Ob Luxusbau oder familiengerechtes Stadthaus - lange vor dem Richtfest sind viele Immobilien bereits vermietet oder verkauft.

Hamburg. Wo die Chemnitzstraße in Altona in die Holstenstraße mündet, erinnert noch eine riesige Wandmalerei an die eher beschaulichen, alternativ geprägten Jahre dort: Um politisch korrekten Nicaragua-Kaffee geht es dort auf dem Bild, um Solidarität der Völker und die richtige Lebenseinstellung. Das Bild soll zwar bleiben, aber es wird bald hinter einem Anbau verschwinden. Davor schieben sich bereits Bagger durch eine riesige Kuhle, die demnächst Tiefgarage werden soll. Rund 115 neue Wohnungen werden hier auf dem Gelände einer alten Schule gebaut, als Eigentum oder zur Miete.
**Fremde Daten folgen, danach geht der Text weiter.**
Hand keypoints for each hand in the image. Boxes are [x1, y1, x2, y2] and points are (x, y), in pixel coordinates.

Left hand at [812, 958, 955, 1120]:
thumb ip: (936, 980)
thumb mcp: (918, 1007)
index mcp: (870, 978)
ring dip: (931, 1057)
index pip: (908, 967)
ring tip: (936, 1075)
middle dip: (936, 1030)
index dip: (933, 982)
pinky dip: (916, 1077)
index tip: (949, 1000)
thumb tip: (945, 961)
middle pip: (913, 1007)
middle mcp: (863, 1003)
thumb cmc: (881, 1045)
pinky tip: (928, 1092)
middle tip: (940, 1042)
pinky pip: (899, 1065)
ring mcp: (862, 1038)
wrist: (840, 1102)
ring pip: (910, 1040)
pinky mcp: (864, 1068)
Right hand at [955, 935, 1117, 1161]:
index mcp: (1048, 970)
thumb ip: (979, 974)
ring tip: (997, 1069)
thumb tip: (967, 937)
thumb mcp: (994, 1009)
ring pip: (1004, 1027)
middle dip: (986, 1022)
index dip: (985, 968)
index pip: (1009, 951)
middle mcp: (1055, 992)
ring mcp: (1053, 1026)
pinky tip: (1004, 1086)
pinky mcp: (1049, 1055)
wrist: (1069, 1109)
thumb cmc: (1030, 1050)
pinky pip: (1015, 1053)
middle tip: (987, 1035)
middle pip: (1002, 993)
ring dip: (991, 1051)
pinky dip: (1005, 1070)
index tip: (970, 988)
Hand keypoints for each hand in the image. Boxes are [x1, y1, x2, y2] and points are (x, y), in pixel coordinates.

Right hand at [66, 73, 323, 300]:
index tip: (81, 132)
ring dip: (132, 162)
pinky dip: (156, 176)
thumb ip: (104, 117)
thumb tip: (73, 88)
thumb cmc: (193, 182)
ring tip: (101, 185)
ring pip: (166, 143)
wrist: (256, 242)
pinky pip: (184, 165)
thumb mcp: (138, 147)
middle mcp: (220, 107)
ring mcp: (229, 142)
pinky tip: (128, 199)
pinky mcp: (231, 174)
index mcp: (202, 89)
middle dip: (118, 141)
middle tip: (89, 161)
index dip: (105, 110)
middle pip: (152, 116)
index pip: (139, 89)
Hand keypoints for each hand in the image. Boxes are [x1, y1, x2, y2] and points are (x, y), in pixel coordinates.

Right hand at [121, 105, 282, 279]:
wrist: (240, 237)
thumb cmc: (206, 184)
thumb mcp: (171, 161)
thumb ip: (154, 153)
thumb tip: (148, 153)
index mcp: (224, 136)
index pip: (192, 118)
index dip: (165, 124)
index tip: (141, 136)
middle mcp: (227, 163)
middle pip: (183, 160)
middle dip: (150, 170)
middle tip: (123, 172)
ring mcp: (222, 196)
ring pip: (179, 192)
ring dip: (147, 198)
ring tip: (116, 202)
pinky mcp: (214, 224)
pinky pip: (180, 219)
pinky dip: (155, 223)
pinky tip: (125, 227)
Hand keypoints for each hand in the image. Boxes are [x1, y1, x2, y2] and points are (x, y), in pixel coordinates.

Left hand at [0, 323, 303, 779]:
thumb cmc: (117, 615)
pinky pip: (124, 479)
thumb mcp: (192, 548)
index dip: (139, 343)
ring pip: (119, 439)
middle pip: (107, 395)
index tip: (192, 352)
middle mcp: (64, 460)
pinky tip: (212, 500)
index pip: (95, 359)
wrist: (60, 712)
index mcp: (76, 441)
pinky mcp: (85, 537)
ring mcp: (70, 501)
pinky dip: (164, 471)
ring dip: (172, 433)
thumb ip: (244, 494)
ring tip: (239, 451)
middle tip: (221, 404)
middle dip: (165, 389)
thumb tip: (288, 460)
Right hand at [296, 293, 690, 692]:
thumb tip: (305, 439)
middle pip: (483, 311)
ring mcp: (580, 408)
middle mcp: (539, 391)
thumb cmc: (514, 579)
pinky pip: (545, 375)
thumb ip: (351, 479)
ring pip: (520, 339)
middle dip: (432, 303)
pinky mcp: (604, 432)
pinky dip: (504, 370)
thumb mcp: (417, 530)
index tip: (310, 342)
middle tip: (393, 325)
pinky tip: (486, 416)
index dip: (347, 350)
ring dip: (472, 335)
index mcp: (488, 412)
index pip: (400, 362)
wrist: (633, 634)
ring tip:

Ein Projekt von vielen, die derzeit in Baulücken, auf Wiesen oder ehemaligen Gewerbeflächen mitten in Hamburg entstehen. Und für das es offenbar eine außerordentlich hohe Nachfrage gibt: 80 Prozent der Eigentumswohnungen des Investors Wulff Hanseatische Bauträger GmbH sind bereits verkauft, viele Wohnungen vermietet, hieß es gestern während einer Besichtigungstour des Bundesverbands Freier Immobilien- und Wohnungsunternehmen (BFW) zu verschiedenen Baustellen in der Stadt. Überall zeigt sich ein ähnliches Bild: Ob Luxusbau, familiengerechtes Stadthaus, Eigentumswohnung oder Mietwohnung - lange vor dem Richtfest ist vieles bereits vermietet oder verkauft. In letzter Zeit greifen häufig Anleger zu, die nach der Finanzkrise eine sichere Anlage suchen, wie der BFW sagt.

"Wir haben in Hamburg eindeutig einen Trend zurück in die Stadt - das belegt diese enorme Nachfrage", sagt der BFW-Landesvorsitzende Andreas Ibel. Gut ablesbar sei diese Entwicklung beispielsweise auch beim Bau von Luxuseinheiten: Etwa 450 solcher "hochpreisiger" Bauten seien derzeit in Hamburg auf dem Markt: so an der Elbchaussee von der Grundstücksgesellschaft Manke GmbH oder auch im Marco-Polo-Tower in der HafenCity , im Kristall-Turm am Holzhafen oder beim Projekt Sophienterrassen in Harvestehude. 5000 bis knapp 7000 Euro pro Quadratmeter kosten beispielsweise Wohnungen an der Elbchaussee, bis zu 15.000 Euro im Marco-Polo-Tower.

Dabei lag die Obergrenze in Hamburg noch vor kurzer Zeit bei 8000 Euro. "Solche Preise werden jetzt gezahlt, weil es die Nachfrage dafür gibt. Dagegen fallen für die großen Villen im Umland oft die Werte", sagt Andreas Ibel. Das zeige, dass es auch in diesem Markt den Trend in die Stadt gebe - genauso wie beim Bau familiengerechter Wohnungen.

Und da erlebe beispielsweise Lokstedt gerade einen Boom. Über 900 unterschiedliche Wohnungen werden dort von Mitgliedern des Immobilienverbandes gebaut - mehr als im viel zitierten Gebiet der Internationalen Bauausstellung (IBA) in Wilhelmsburg. Die Lage in Lokstedt mit seiner guten Infrastruktur sei einfach besser nachgefragt. Und es gebe weiterhin eine große Nachfrage, so BFW-Vorsitzender Ibel.

Wie auch diverse Mietervereine kritisiere der BFW daher, dass derzeit in Hamburg zu wenige Wohnungen gebaut werden können. Ibel: "Es liegt nicht an der Nachfrage, es liegt nicht an der Finanzierung, es liegt einzig daran, dass zu wenig Grundstücke in Hamburg rechtzeitig zum Bauen zur Verfügung stehen." Seine Forderung an den Senat daher: Die Stadt müsse viel mehr für Gewerbe ausgewiesene Flächen zu Wohnbauflächen umwidmen, da es einfach mehr Bedarf für Wohnungen als für Büros gebe. Auch die langen Genehmigungswege in Hamburg seien oft ein Hindernis. Ibel: "Wenn wir dürften, könnten unsere Mitgliedsunternehmen noch viel mehr bauen als bisher."